BlackBerry, the struggling mobile phone maker that has been fighting a losing battle against Apple and Samsung, has put itself up for sale.
The Canadian company announced yesterday it was considering going private and has set up a committee to examine the possibility. It will also look at other options to revive its fortunes, including potential joint ventures, alliances and strategic partnerships.
“Given the importance and strength of our technology, and the evolving industry and competitive landscape, we believe that now is the right time to explore strategic alternatives,” said Timothy Dattels, a BlackBerry board member who will chair the new committee.
The company has embarked on a raft of measures in recent years to try to reclaim past glories, including changing its name from Research In Motion. But it has struggled to regain ground lost to Apple’s iPhone as well as Samsung’s devices and other handsets using Google’s Android operating system.
Analysts poured cold water on the idea of a change in structure helping it take back its position. BMO Capital Markets’ Tim Long said he did not “envision any changes that would help BlackBerry reverse the significant smartphone share loss or rapid decline in service revenues”.
Earlier this year, BlackBerry launched a new flagship handset, the Z10, which – in a departure for the company – did not have a physical keyboard.
However, in June it dismayed shareholders by announcing a $84m (£54m) first-quarter net loss, and declined to reveal how many Z10 handsets had been sold. Instead it said it had shipped about 2.7 million handsets using the new operating system – worse than analysts had expected and a long way short of the 37.4 million iPhones shipped by Apple in the first three months of the year.
Before yesterday’s announcement was made, BlackBerry’s market value had plummeted to less than $5bn from $84bn in 2008. Its shares, which have dropped more than 45 per cent since January, were up 5 per cent at C$10.60 in afternoon trade.

EXERCISE AIM: Please continue the article on BlackBerry putting itself up for sale, starting after its final sentence.

SUPPLIED ENTRIES:
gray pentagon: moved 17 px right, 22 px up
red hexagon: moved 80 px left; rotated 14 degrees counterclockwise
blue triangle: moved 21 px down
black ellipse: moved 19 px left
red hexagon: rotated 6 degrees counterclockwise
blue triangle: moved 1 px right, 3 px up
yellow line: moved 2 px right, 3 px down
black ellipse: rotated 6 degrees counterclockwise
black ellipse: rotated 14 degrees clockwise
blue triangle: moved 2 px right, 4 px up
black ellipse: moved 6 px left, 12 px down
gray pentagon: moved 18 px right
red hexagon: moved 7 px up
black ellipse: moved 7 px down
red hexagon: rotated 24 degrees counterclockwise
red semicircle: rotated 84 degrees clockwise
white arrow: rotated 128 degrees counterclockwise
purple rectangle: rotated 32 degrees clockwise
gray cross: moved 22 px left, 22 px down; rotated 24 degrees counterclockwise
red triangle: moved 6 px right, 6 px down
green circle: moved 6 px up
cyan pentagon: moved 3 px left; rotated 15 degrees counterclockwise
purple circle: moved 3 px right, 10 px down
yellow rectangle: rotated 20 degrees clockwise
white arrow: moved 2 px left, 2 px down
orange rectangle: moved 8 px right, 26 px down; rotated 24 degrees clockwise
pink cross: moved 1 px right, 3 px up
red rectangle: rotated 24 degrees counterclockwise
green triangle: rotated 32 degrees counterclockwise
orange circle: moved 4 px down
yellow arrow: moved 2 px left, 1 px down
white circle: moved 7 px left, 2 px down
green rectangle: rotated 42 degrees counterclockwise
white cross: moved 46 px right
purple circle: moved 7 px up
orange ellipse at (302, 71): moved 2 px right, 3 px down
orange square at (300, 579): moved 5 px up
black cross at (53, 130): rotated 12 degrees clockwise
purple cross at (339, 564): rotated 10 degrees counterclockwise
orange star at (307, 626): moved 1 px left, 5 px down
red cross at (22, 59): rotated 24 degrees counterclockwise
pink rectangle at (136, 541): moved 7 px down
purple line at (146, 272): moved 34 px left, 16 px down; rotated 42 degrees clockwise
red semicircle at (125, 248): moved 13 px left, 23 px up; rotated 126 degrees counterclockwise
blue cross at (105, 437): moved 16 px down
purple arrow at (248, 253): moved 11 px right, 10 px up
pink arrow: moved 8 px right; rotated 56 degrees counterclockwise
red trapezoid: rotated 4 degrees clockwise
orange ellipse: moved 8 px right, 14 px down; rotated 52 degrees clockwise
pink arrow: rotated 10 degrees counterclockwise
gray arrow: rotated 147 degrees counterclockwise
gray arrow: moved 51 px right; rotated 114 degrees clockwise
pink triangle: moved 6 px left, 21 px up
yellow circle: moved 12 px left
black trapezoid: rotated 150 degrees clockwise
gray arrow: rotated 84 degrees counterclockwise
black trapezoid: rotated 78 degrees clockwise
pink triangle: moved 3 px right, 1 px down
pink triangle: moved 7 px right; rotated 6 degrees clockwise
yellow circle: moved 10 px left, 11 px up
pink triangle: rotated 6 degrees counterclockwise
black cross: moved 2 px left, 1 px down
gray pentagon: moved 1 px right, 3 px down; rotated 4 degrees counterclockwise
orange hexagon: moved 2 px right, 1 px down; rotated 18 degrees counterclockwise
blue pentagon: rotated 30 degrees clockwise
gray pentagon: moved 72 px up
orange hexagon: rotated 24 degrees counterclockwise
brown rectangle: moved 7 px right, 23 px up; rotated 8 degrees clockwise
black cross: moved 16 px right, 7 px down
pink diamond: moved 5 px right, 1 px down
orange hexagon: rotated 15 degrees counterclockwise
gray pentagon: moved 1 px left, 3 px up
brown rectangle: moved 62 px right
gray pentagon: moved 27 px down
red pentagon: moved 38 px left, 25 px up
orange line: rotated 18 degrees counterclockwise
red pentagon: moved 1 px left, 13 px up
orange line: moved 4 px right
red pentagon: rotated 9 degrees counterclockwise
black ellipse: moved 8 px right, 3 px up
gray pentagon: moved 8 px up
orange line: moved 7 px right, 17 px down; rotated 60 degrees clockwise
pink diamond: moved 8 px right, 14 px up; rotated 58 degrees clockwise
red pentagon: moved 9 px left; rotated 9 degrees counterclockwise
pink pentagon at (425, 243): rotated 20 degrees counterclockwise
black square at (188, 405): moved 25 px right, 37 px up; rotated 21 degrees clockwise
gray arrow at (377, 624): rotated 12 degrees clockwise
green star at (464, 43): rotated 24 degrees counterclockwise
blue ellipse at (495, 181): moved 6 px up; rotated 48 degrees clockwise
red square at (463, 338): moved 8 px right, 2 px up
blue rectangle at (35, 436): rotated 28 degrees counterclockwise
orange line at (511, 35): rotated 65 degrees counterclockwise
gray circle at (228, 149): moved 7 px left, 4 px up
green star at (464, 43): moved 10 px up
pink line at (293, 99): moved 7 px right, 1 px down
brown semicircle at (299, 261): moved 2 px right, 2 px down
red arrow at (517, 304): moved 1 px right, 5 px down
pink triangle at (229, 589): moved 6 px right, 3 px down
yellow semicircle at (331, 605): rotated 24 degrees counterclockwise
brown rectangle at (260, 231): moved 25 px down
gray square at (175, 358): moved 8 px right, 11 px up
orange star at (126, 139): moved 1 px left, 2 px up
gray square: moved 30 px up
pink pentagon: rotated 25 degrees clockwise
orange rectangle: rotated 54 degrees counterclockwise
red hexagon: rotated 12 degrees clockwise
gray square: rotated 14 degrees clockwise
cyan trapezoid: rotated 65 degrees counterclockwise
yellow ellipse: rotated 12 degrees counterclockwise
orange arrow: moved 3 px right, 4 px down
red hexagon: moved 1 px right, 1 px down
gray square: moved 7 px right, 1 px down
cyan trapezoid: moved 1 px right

TASK RESULT:
BlackBerry last year hired JPMorgan and RBC Capital Markets to help it look at potential strategies, although its chief executive Thorsten Heins had said a sale was not the “main direction” being examined.
Speculation that a leveraged buyout or a move private could be on the cards was also sparked by the appointment to the board last year of Mr Dattels, a senior partner at private equity firm TPG Capital and a former investment banker at Goldman Sachs.
Poison berry? Warning to suitors
BlackBerry may be considering a sale, but it remains to be seen who would actually want to buy it.
Yang Yuanqing, the chief executive of the Chinese PC maker Lenovo, reportedly said earlier this year a deal “could possibly make sense.”
But given Canada’s strict stance over the implications of takeovers for national security and competition, there was speculation yesterday that the company’s largest shareholder, the Canadian insurer Fairfax Financial, could take part in any move. Its chairman and chief executive Prem Watsa announced he was stepping down from BlackBerry’s board “due to potential conflicts that may arise”, and added Fairfax had “no current intention of selling its shares”.
Meanwhile, ETX Capital’s Joe Rundle warned that struggling sales means buying BlackBerry “could be a fatal move for any rival”.